Liebe Heidi,
erst einmal ein herzliches Willkommen auch von meiner Seite aus!
Auf die Beiträge zur Interpunktion etc. gehe ich nicht weiter ein, hier wurde schon genug gesagt.
Ansonsten lasse ich meine Entwürfe durch Papyrus laufen, und da wird eine Menge an Fehlern herausgefischt. Den Rest erledigt meine grandiose Korrektorin, die mich bzgl. Rechtschreibung, Grammatik, Interpunktion, etc. immer wieder ins Staunen versetzt.
Ad 1): Soll man einen Prolog voranstellen? Von meiner Seite aus gibt es da ein glasklares Jein. Es hängt wirklich davon ab, ob die Informationen, die man im Prolog erhält, für den späteren Verlauf essenziell sind.
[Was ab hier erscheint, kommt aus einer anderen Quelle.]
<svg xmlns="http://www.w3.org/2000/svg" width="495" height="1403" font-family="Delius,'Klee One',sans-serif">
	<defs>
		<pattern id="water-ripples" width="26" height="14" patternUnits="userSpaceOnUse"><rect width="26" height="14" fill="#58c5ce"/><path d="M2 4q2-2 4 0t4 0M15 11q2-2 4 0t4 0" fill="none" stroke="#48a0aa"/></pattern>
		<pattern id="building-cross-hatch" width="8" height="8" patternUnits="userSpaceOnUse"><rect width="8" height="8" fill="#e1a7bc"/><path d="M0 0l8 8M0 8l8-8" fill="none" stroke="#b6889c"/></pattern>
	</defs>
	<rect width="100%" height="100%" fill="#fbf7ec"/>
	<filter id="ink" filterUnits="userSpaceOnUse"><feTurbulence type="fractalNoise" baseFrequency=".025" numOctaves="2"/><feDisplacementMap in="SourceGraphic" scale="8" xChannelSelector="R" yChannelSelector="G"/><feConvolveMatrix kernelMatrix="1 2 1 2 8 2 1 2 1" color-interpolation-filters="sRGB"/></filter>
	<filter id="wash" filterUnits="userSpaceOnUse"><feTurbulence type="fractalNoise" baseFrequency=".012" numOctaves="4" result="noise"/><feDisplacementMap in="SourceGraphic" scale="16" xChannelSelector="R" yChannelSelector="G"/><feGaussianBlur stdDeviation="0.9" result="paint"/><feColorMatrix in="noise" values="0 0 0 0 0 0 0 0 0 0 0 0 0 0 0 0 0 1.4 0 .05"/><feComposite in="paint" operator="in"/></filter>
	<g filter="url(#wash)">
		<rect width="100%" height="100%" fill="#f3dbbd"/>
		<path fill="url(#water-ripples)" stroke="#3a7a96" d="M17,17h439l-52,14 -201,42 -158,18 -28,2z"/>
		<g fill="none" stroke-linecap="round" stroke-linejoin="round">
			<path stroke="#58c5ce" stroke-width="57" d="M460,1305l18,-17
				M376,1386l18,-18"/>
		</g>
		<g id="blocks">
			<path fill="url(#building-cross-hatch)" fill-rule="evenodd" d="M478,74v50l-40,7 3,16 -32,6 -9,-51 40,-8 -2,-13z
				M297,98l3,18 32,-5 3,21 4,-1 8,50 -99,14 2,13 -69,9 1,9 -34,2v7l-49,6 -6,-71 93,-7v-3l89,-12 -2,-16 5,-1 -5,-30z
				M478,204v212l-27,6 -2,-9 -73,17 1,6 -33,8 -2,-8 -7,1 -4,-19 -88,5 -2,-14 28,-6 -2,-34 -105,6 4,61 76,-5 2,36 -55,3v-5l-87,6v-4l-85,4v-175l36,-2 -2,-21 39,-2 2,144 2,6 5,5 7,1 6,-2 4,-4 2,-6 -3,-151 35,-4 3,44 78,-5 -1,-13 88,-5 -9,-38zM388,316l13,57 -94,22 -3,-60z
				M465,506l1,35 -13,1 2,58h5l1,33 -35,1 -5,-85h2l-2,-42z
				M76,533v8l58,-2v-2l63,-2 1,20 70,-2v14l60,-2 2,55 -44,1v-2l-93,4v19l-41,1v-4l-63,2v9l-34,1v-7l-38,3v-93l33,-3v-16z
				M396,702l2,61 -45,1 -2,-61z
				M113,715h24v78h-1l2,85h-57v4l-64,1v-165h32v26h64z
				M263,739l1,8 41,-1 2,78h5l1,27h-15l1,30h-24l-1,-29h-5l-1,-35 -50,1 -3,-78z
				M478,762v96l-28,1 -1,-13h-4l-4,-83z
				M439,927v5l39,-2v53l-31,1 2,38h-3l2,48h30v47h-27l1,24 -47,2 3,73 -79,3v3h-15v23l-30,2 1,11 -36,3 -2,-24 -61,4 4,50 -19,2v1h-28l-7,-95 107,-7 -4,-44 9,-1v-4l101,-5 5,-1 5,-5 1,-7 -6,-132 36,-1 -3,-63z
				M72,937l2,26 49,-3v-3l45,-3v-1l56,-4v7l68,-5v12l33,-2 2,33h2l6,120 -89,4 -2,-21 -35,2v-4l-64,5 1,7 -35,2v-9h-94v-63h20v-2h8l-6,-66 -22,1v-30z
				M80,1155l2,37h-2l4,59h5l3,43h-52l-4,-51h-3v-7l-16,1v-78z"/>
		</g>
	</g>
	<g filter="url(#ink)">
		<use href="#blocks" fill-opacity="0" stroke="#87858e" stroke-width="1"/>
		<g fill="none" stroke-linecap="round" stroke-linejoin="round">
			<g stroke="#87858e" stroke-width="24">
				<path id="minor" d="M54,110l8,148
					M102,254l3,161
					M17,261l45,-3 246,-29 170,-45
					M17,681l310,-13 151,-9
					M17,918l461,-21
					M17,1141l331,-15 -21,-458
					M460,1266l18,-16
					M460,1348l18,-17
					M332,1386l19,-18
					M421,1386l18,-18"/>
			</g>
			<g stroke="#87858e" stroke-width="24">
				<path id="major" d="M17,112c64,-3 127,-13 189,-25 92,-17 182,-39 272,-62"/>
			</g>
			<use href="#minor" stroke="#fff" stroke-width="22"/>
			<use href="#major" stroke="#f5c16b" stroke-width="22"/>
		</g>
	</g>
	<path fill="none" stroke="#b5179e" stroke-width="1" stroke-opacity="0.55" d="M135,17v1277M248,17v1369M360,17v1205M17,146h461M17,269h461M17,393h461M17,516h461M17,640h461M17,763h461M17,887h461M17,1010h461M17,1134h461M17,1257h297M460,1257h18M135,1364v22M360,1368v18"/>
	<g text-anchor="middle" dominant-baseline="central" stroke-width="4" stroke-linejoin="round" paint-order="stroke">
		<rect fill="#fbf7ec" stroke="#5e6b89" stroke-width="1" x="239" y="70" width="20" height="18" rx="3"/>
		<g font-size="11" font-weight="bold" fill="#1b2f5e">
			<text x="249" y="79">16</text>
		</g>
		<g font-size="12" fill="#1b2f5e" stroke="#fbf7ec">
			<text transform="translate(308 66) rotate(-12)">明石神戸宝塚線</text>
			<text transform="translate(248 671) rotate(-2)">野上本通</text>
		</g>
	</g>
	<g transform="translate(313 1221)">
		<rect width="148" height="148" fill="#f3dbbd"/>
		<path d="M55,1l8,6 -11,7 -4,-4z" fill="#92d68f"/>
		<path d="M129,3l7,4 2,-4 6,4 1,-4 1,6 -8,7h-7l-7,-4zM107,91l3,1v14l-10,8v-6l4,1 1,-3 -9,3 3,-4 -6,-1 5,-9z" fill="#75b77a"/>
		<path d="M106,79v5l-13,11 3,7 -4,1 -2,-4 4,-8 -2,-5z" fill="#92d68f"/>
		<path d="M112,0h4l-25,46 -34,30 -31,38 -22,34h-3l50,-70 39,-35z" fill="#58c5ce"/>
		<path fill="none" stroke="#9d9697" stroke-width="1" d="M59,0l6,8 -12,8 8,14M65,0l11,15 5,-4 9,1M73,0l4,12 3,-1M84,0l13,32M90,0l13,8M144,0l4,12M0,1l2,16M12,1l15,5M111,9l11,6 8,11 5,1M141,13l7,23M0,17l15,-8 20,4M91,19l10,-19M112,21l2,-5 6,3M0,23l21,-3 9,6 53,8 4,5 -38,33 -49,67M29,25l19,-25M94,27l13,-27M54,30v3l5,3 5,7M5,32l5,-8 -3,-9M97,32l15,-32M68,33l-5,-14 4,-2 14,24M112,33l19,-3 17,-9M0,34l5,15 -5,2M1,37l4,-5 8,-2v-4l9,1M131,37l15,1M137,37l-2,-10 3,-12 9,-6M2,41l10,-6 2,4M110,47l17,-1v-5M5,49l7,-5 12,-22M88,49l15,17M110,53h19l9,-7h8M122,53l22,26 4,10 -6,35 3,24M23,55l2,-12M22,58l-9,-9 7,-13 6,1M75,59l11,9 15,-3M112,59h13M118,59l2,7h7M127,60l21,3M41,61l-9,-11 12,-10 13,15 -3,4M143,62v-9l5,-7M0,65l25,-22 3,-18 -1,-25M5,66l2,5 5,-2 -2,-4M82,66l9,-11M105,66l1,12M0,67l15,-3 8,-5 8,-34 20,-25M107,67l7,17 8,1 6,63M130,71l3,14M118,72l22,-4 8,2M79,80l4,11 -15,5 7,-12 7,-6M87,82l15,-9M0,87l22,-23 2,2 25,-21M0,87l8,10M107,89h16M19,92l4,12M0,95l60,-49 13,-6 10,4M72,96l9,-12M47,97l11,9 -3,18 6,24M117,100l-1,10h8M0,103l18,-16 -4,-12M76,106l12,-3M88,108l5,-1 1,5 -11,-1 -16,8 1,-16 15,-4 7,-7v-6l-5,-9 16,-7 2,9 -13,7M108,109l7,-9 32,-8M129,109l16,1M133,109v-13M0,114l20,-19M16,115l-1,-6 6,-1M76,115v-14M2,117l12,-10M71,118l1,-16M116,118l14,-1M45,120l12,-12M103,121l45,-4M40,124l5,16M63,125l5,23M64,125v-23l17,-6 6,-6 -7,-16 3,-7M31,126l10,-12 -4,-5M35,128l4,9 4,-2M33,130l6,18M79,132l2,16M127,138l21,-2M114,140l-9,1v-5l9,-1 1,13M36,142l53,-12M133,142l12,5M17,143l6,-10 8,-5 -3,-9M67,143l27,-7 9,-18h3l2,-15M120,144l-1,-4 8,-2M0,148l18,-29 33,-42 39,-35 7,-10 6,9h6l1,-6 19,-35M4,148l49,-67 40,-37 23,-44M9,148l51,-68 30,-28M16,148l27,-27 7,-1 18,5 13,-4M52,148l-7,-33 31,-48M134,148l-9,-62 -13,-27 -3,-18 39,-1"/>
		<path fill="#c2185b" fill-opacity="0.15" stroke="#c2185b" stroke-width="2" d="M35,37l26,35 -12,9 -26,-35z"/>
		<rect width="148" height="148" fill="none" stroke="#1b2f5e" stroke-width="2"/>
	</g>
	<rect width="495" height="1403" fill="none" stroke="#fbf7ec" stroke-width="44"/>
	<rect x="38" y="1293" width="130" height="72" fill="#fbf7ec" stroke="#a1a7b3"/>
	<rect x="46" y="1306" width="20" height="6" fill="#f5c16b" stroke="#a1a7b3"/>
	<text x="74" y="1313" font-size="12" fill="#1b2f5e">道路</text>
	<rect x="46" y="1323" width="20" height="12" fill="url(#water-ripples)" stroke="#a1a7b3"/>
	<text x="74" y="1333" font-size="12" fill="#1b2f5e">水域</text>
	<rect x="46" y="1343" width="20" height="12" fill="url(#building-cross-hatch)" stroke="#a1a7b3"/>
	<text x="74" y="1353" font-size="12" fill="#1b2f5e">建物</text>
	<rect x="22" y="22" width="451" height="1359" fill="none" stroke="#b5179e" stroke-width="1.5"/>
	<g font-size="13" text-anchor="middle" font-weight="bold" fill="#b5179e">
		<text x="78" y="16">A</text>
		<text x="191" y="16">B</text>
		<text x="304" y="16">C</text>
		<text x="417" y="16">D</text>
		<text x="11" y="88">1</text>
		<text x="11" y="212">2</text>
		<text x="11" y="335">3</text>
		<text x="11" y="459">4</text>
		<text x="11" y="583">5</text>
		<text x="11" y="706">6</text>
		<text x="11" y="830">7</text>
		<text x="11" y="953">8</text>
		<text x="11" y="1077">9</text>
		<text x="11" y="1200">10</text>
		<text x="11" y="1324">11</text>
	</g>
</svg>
Es sollte beim Leser vor allem ein großes Fragezeichen zurückbleiben, das Spannung erzeugt. In Deinen Prolog könntest Du solche Elemente noch einbauen.
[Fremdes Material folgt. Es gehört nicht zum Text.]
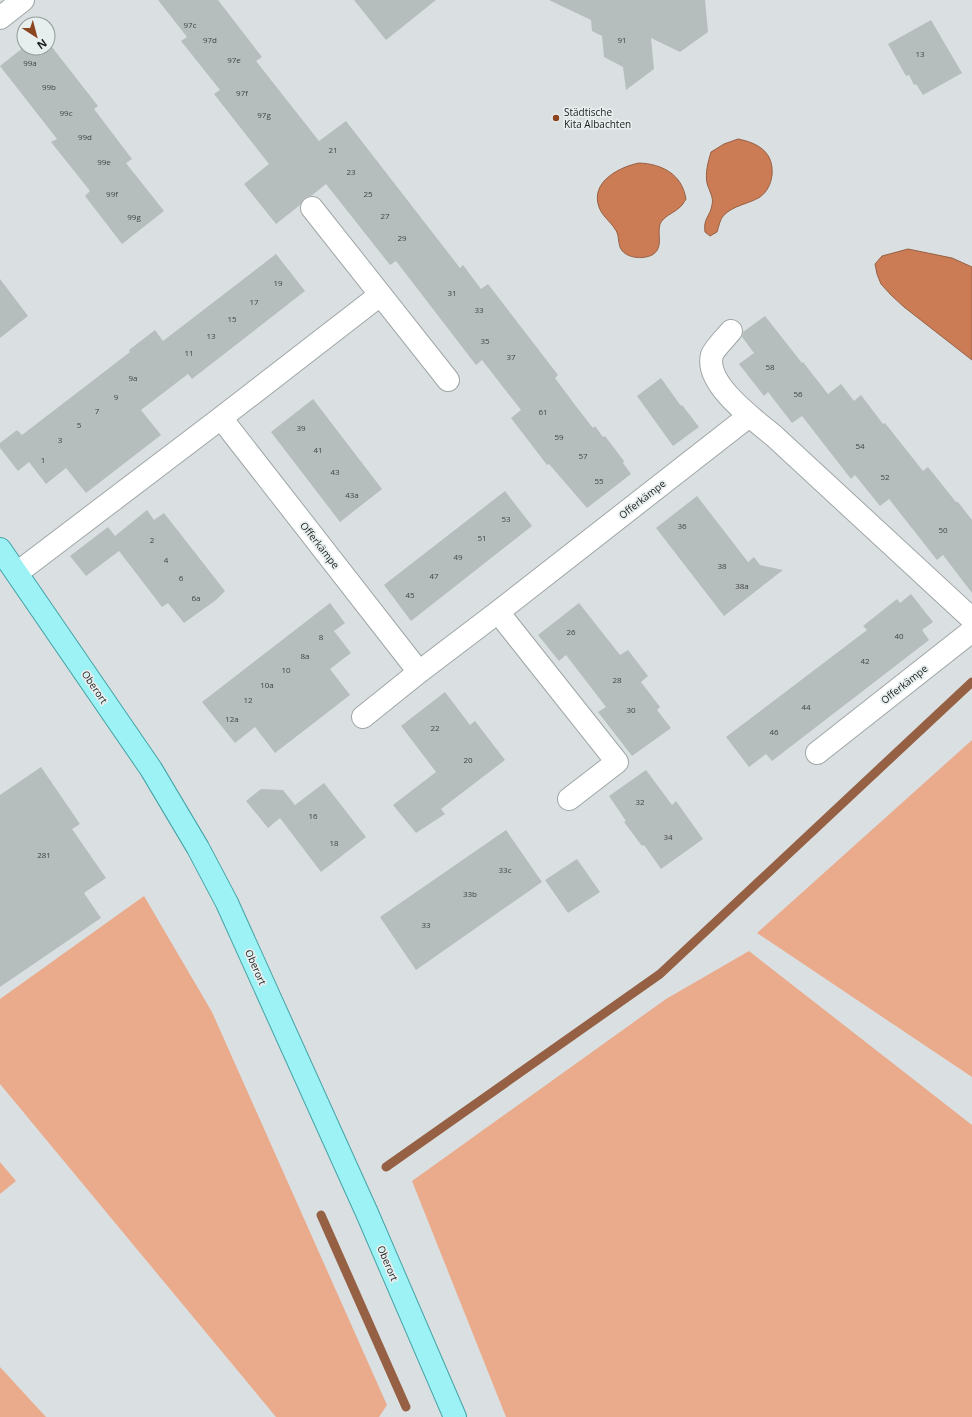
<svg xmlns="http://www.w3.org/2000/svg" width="972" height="1417" font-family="'Open Sans',sans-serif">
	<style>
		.green { fill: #eaab8d }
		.water { fill: #cb7c55; stroke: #966044 }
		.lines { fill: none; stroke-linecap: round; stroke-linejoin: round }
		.stream { stroke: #966044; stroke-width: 9 }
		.building { fill: #b6bdbd }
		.minor-casing { stroke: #9fa6a6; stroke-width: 24 }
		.major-casing { stroke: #44a2a6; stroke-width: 24 }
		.minor { stroke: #fff; stroke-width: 22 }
		.major { stroke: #9cf2f5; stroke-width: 22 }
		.poi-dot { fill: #8b4520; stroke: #e7eeee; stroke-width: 1.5 }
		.labels { text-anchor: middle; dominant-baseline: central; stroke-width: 3.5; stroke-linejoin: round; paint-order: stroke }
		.number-label { font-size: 8px; fill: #424545 }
		.poi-label { font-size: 10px; fill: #1b1d1d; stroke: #e7eeee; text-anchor: start }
		.street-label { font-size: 10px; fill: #1b1d1d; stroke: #e7eeee }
	</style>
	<rect width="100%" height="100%" fill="#dae0e1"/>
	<!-- green -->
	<path class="green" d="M 972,740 L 972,1077 L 757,933 Z
		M 144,896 L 212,1012 L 387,1405 L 379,1417 L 276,1417 L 0,1084 L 0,999 Z
		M 749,951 L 972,1125 L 972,1417 L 506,1417 L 412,1181 L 666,999 Z
		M 0,1162 L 16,1181 L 0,1194 Z
		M 0,1367 L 46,1417 L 0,1417 Z"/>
	<!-- water -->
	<path class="water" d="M 738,139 C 758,143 774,152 772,175 C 771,184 767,192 760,197 C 749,204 734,205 724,215 C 720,219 719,226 717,232 L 710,236 L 705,232 C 703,218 710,217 712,205 C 714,197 709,191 707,183 C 705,173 708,162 711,152 L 724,144 Z
		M 639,163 C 662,164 682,174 686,199 C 684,202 682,206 679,208 C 672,214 664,216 660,224 C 657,235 664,248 652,255 C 642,260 624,258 620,247 C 618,241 619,234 615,229 C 610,221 602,216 599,207 C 590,182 619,167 639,163 Z
		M 908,249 L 952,258 L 972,267 L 972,360 L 904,307 L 891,295 L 881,284 L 877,274 L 875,264 L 882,256 Z"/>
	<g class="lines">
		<!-- stream -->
		<path class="stream" d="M 386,1167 L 660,974 L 972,682
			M 321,1215 L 406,1407"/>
	</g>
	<!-- building -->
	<path class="building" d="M 158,0 L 218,0 L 262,57 L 256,61 L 319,141 L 346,121 L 460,268 L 463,265 L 481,289 L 488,284 L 558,375 L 555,378 L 575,405 L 593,428 L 595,426 L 603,437 L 605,436 L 624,461 L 623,463 L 631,474 L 587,508 L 549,464 L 547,465 L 511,418 L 521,410 L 482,360 L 476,365 L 396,261 L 390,265 L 326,184 L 311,196 L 305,198 L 300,205 L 276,224 L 244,184 L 269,164 L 214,94 L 220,90 L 181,41 L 187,37 Z
		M 354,0 L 436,0 L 386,40 Z
		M 549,0 L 705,0 L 708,32 L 680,52 L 651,38 L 654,69 L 626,90 L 623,67 L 604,57 L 602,36 L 592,31 L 591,20 Z
		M 931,20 L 962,73 L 923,95 L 916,84 L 914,85 L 909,75 L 906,76 L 888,44 Z
		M 48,42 L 98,106 L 94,109 L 132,159 L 126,163 L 164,211 L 122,244 L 85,196 L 90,191 L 51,142 L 57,139 L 0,66 L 24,47 L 48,48 Z
		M 276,254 L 305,291 L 192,379 L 188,374 L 141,410 L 161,435 L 86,493 L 66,468 L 46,484 L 29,462 L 18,471 L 0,448 L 0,443 L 17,430 L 22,435 L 130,352 L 129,350 L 155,330 L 163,341 Z
		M 0,279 L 28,316 L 0,338 Z
		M 765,316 L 802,363 L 803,362 L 828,394 L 841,384 L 854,401 L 861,395 L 883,424 L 885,423 L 923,471 L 928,467 L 956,502 L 958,502 L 972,520 L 972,593 L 943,555 L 937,560 L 889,499 L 880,506 L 855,475 L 851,479 L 802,416 L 792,423 L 768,392 L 764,396 L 739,364 L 754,353 L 742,337 L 743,332 Z
		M 661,378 L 681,406 L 682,405 L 699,427 L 673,446 L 637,396 Z
		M 313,399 L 382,489 L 340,522 L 271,432 Z
		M 505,491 L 532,526 L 411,621 L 384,585 Z
		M 697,496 L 748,562 L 754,557 L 760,565 L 783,570 L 724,616 L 656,528 Z
		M 147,510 L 154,520 L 164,513 L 225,591 L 216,600 L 184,623 L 168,603 L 162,607 L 119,551 L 86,576 L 70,556 L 108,527 L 115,536 Z
		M 911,594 L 933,622 L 922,630 L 929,640 L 772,761 L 766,754 L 749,767 L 726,737 L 867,630 L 863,626 L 897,599 L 900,603 Z
		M 330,603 L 345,623 L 334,631 L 351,653 L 330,669 L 350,695 L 275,753 L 255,727 L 235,743 L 202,702 Z
		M 579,603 L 620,655 L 628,650 L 648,676 L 641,682 L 660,707 L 657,710 L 671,728 L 632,756 L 598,712 L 606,707 L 566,655 L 559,661 L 538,635 Z
		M 445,692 L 470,725 L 475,721 L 505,760 L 441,809 L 445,814 L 416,833 L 393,805 L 436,772 L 401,726 Z
		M 41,767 L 80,824 L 72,829 L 106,878 L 84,893 L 101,918 L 0,987 L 0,795 Z
		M 646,770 L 672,805 L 676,801 L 703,839 L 661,869 L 644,845 L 642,846 L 624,822 L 626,821 L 609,796 Z
		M 324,783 L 366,837 L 321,872 L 280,818 L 268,828 L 246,801 L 261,789 L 283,790 L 295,805 Z
		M 506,830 L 542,882 L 416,970 L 380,917 Z
		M 577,859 L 600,892 L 568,913 L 545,880 Z"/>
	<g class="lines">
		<defs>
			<path id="minor" d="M 0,18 L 23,0
				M 312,208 L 448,380
				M 731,331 C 727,336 714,349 712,355 C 704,384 755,420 774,436 L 972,619
				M 221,418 L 380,295
				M 17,573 L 221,418 L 419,672 L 498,612 L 749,416
				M 498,612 L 617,762 L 569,799
				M 363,717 L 419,672
				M 817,753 L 972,631"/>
			<path id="major" d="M 0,549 L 151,769 L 198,848 L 227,903 L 367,1213 L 455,1417"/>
		</defs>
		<!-- minor casing -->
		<use href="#minor" class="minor-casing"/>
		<!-- major casing -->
		<use href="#major" class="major-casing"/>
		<!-- minor -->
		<use href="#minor" class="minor"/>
		<!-- major -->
		<use href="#major" class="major"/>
	</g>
	<!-- markers -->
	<circle class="poi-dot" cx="556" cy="118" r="4"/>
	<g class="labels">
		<!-- number labels -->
		<g class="number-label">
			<text x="190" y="24">97c</text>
			<text x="210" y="39">97d</text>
			<text x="622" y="39">91</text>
			<text x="920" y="53">13</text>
			<text x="234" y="59">97e</text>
			<text x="30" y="62">99a</text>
			<text x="49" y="86">99b</text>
			<text x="242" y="92">97f</text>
			<text x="66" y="112">99c</text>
			<text x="264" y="114">97g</text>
			<text x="85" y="136">99d</text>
			<text x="333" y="149">21</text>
			<text x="104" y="161">99e</text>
			<text x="351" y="171">23</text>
			<text x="112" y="193">99f</text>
			<text x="368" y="193">25</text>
			<text x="385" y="215">27</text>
			<text x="134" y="216">99g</text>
			<text x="402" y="237">29</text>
			<text x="278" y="282">19</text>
			<text x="452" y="292">31</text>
			<text x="254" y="301">17</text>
			<text x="479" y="309">33</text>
			<text x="232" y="318">15</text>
			<text x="211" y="335">13</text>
			<text x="485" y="340">35</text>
			<text x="189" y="352">11</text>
			<text x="511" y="356">37</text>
			<text x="770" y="366">58</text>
			<text x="133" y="377">9a</text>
			<text x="798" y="393">56</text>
			<text x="116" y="396">9</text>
			<text x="97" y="410">7</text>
			<text x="543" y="411">61</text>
			<text x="79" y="424">5</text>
			<text x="301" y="427">39</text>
			<text x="559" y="436">59</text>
			<text x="60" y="439">3</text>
			<text x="860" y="445">54</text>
			<text x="318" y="449">41</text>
			<text x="583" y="455">57</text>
			<text x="43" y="459">1</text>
			<text x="335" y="471">43</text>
			<text x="885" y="476">52</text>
			<text x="599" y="480">55</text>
			<text x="352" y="494">43a</text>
			<text x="506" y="518">53</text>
			<text x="682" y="525">36</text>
			<text x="943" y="529">50</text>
			<text x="482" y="537">51</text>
			<text x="152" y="539">2</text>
			<text x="458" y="556">49</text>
			<text x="166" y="559">4</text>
			<text x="722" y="565">38</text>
			<text x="434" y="575">47</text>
			<text x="181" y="577">6</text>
			<text x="742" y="585">38a</text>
			<text x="410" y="594">45</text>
			<text x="196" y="597">6a</text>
			<text x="571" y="631">26</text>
			<text x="899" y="635">40</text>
			<text x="321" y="636">8</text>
			<text x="305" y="655">8a</text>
			<text x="865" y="660">42</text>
			<text x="286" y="669">10</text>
			<text x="617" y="679">28</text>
			<text x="267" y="684">10a</text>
			<text x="248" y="699">12</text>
			<text x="806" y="706">44</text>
			<text x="631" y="709">30</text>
			<text x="232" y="718">12a</text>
			<text x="435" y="727">22</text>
			<text x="774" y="731">46</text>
			<text x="468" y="759">20</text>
			<text x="640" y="801">32</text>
			<text x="313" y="815">16</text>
			<text x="668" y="836">34</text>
			<text x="334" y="842">18</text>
			<text x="44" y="854">281</text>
			<text x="505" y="869">33c</text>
			<text x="470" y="893">33b</text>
			<text x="426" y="924">33</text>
		</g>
		<!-- poi labels -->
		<g class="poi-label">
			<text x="564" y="112">Städtische<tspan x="564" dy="12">Kita Albachten</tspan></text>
		</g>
		<!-- street labels -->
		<g class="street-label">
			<text transform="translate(642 499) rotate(-38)">Offerkämpe</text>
			<text transform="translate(320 545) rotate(52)">Offerkämpe</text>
			<text transform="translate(904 684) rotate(-38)">Offerkämpe</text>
			<text transform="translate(95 687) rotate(56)">Oberort</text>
			<text transform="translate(256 967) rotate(66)">Oberort</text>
			<text transform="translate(388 1263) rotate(67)">Oberort</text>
		</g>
	</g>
	<!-- north arrow -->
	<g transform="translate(36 36) rotate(144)"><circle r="19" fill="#e7eeee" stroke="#959a9a"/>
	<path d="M0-3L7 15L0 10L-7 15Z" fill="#8b4520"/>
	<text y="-6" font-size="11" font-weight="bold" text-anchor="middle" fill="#1b1d1d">N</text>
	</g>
</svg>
Ad 2): Das Rotlichtmilieu ist ein spannendes Ermittlungsumfeld für Deine Kommissarin, deren Namen „Sturm“ übrigens gut gewählt ist.
Die meisten von uns hier kennen das Ambiente des Rotlichtmilieus wahrscheinlich nur vom Hörensagen – ausgenommen Du und KaePie durch eure Recherchen – und lesen solche Passagen mit hochroten Ohren. Etwas mehr Details wären daher zur Erzeugung von Spannung im Prolog hilfreich gewesen. Eine Trigger-Warnung braucht es hier definitiv nicht, auch wenn es später etwas mehr spicy zugehen sollte.
Du schreibst einen Krimi, deshalb muss hier auch nicht jedes Detail offengelegt werden. Ein Freund von Trigger-Warnungen bin ich eh nicht. Wenn mir etwas zu viel wird, wie Gewaltdarstellungen oder Sexszenen breche ich einfach ab. Ich bin erwachsen und kann das selbst entscheiden.
Wenn Du allerdings eine Triggerwarnung als Marketinginstrument einsetzen möchtest, nach dem Motto „Leute, jetzt wird es aber richtig übel!“ dann kann man das machen. Dann sollte aber das Versprechen, das über die Triggerwarnung gegeben wird, auch eingelöst werden.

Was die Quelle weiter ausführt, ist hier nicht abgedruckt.